PODCAST: Solving multiple problems with composting in Uganda

Composting plants help avoid methane emissions, reduce waste and generate incomes (© Julio Alberto Pavese/0268 Lages Methane Avoidance Project)

With rapidly increasing population, many areas in Uganda – particularly urban areas – are realising that more people means more waste.

For the Ugandan municipality of Bally, considered the cleanest in East Africa in the 1970s and early 80s, this has meant a growing mountain of waste filling the region.

But this could soon be a thing of the past as a compost processing plant – funded through the World Bank – is helping the region to reduce waste, capture methane and increase food production.

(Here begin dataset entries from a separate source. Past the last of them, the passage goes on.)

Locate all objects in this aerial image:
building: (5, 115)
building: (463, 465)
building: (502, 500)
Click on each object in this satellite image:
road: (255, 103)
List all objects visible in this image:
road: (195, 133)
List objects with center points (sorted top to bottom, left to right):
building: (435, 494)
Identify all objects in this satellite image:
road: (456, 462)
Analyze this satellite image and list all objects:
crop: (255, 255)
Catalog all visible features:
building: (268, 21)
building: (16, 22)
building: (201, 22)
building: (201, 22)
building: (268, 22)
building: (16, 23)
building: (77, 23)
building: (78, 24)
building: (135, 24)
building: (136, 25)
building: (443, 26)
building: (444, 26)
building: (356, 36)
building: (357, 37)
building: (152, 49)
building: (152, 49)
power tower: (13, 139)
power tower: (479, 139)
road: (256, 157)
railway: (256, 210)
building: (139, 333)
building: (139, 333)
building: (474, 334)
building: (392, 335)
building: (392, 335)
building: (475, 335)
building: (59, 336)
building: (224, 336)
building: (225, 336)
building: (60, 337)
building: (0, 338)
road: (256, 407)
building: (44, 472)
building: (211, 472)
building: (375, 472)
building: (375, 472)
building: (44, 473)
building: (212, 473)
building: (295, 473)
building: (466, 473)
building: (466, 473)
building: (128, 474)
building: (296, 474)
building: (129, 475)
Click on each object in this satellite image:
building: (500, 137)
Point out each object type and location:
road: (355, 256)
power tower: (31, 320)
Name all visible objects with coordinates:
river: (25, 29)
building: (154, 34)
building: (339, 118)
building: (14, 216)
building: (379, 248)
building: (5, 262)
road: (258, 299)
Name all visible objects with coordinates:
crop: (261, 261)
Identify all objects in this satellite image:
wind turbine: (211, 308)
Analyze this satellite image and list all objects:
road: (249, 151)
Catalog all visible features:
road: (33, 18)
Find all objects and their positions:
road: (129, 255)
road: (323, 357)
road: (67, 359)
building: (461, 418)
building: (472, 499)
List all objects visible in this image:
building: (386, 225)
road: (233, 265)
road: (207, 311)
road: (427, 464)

Not only can the scheme benefit from carbon credits through the Clean Development Mechanism (CDM), but local farmers are feeling the financial benefits too.

While one kilo of fertiliser would cost a farmer around $2, the new manure produced by the plant will cost just 100 Ugandan Shillings – the equivalent of $0.10.

In the ninth in the series of UNFCCC CDM Radio Club reports RTCC is hosting, Wambi Michael, a radio journalist from Uganda, finds out how a compost plant could be a solution not just for Bally, but in other municipalities across Uganda.

Wambi Michael was one of the finalists in the 2011 UNFCCC/CDM African Radio Contest.

The radio club aims to spread the word about the CDM in Africa and extend the benefits of the mechanism to communities that have not yet benefited from the scheme.